Source extract
Firmware Features
This page describes notable behaviors of the STICKER firmware: how the device manages power, keeps its LoRaWAN connection healthy, and protects stored data. For the shell commands and configuration parameters that control these behaviors, see Developer Access.
Data retention
Identity and provisioning are preserved
A reset or firmware update must never un-provision a field device. The device identity (serial number, secret key, claim token) and the full LoRaWAN provisioning (DevEUI, JoinEUI, keys, DevAddr, session keys, region, sub-band, network, activation, ADR) are a protected set that survives every reset path: settings reset, the over-the-air factory_reset command, an NFC config reset, and config-schema migration on a firmware update. Only the local, shell-only settings erase wipes them.
Pulse counters persist across power loss
The hall and input pulse totalizers are saved to flash and restored on boot, so a battery swap, brownout, or reset no longer resets a metering total to zero.
Sensor history (store-and-forward)
When enabled, the device records sensor readings to flash and can replay a requested time window over LoRaWAN. Stored records survive power loss. See Sensor History for the configuration and commands.
Operating and power modes
STICKER runs for months on two AA cells. On a provisioned device the firmware samples the sensors and sends LoRaWAN uplinks on the configured intervals, sleeping between them. In addition, two special states further reduce power draw.
Radio-silent mode (unprovisioned device)
If the configured DevEUI is all-zero (a device that has never been provisioned), the firmware does not try to join a network. It enters a DISABLED state and skips the entire LoRaWAN bring-up: the radio stack is never started and the sub-GHz radio is never powered, so there is no join traffic and no radio burst at boot. This prevents a blank device from draining its battery on join attempts that cannot succeed.
The device stays radio-silent until it is given a real DevEUI (and the rest of the LoRaWAN keys) and rebooted. On a developer console, ats lrw status reports DISABLED.
A device can be provisioned over NFC while powered off. See the NFC Configurator APP. After writing the keys, the device leaves radio-silent mode on its next boot.
Debug deep-sleep (auto-suspend)
A debug build keeps the CPU awake so the RTT console stays reachable, which steadily drains the battery. To protect a forgotten bench unit, the debug firmware enters deep sleep (STM32 Shutdown) after a configurable idle period with no shell activity (CONFIG_APP_DEBUG_AUTOSUSPEND_S, default 7200 seconds, 2 hours; 0 disables it).

Supplied material
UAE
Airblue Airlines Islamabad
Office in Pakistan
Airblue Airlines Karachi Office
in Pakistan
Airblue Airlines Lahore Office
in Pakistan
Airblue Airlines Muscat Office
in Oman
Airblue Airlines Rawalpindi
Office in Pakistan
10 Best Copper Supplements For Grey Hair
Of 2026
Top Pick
--
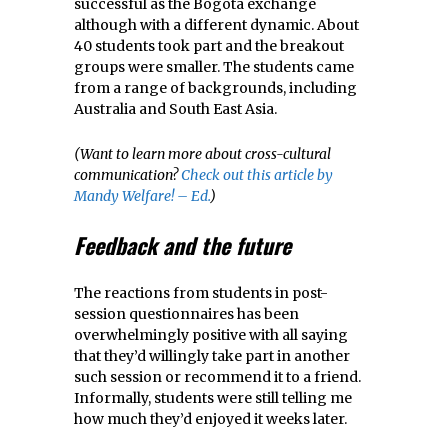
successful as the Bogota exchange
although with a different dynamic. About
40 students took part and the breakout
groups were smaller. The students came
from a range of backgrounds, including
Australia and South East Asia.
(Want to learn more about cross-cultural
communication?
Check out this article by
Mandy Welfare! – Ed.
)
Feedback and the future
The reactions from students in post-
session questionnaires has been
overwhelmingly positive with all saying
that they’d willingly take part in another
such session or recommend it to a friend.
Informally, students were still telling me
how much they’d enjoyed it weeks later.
==
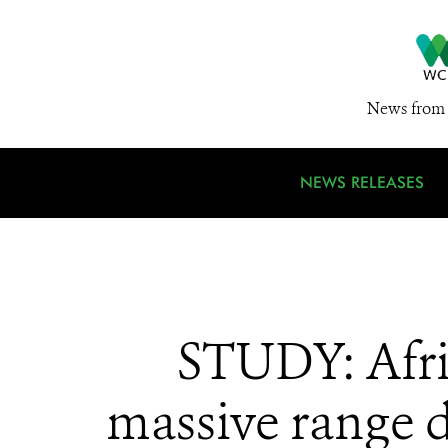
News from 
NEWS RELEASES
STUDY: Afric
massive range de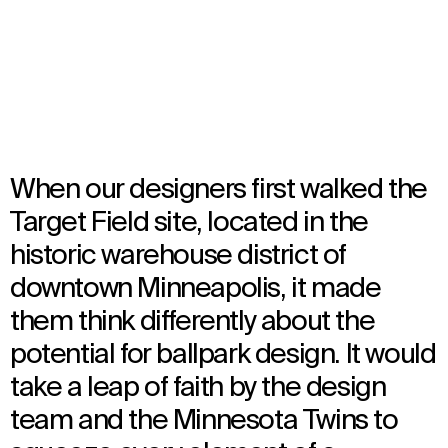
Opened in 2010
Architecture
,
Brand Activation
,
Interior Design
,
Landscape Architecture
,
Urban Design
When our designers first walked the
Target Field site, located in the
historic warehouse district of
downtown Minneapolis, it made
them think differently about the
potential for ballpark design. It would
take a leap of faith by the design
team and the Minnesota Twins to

Assignment
According to the firmware features page, what is the default idle period before a debug build enters deep sleep? Rely solely on the firmware features page and ignore the rows.

Written reply
7200 seconds (2 hours).